### [BACAAN]
===
Selama 6 tahun bekerja sebagai penjual nasi goreng, Pak Heru mengakui banyak suka duka yang Ia alami. Jika banyak pelanggan yang membeli, Ia sudah sangat senang. Tapi jika dagangannya sepi, Ia merasa sedih dan sekali waktu pernah juga merugi. Pak Heru sudah merasa bersyukur pada Tuhan bisa memperoleh pekerjaan yang gajinya bisa mencukupi kebutuhan hidupnya. Ia tidak merasa minder dan malu menjadi penjual nasi goreng. Baginya yang penting pekerjaannya halal. Meski ada keinginan untuk bisa memperoleh pekerjaan yang lebih baik dan gaji yang lebih tinggi, Pak Heru tetap bersyukur dan ikhlas serta senantiasa mempasrahkan hidup dan masa depannya pada Yang Kuasa. “Yah, moga-moga kalo Tuhan mengizinkan saya dikasi rejeki lebih, Alhamdulilah saya bisa buka restoran sendiri.”
===
### [DATA]
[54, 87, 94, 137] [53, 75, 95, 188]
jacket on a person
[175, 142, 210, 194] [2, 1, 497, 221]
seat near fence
===
### [TUJUAN TUGAS]
Teruskan bacaan tentang Pak Heru, si penjual nasi goreng, mulai setelah kalimat terakhirnya. Data di atas berasal dari sumber yang berbeda.

### [JAWABAN TUGAS]
Refleksi Pribadi

Setelah mewawancarai Pak Heru, saya benar-benar merasa kagum. Dari percakapan yang singkat itu, saya sudah dapat melihat bahwa Pak Heru adalah orang yang kaya akan nilai-nilai hidup. Sesuatu yang menurut saya cukup langka bagi orang-orang zaman sekarang.Pertama, Pak Heru adalah orang yang beriman. Mengapa saya dapat menyimpulkan demikian? Karena Ia ikhlas dan tetap bersyukur meski Ia hanya bekerja sebagai penjual nasi goreng. Meski memiliki cita-cita sendiri, Ia tetap mempasrahkan masa depannya pada Tuhan. Ia juga selalu kelihatan tersenyum yang menandakan bahwa Ia selalu bersyukur.
Kedua, Pak Heru adalah seorang pekerja keras dan ulet. Tidak seperti penjual-penjual lainnya yang sering mengeluh dan banyak bicara, Pak Heru lebih banyak diam dan bekerja dengan cekatan. Tidak sampai sepuluh menit nasi goreng buatannya sudah siap disantap.
Ketiga, Pak Heru adalah orang yang mandiri dan berbakti pada orang tua. Meski masih muda belia dan tidak tahu apa-apa, ketika lulus Sekolah Menengah Pertama Pak Heru berusaha mencari pekerjaan demi membantu ekonomi keluarganya. Ia juga tidak ingin menggantungkan hidupnya dengan membebani kedua orang tuanya.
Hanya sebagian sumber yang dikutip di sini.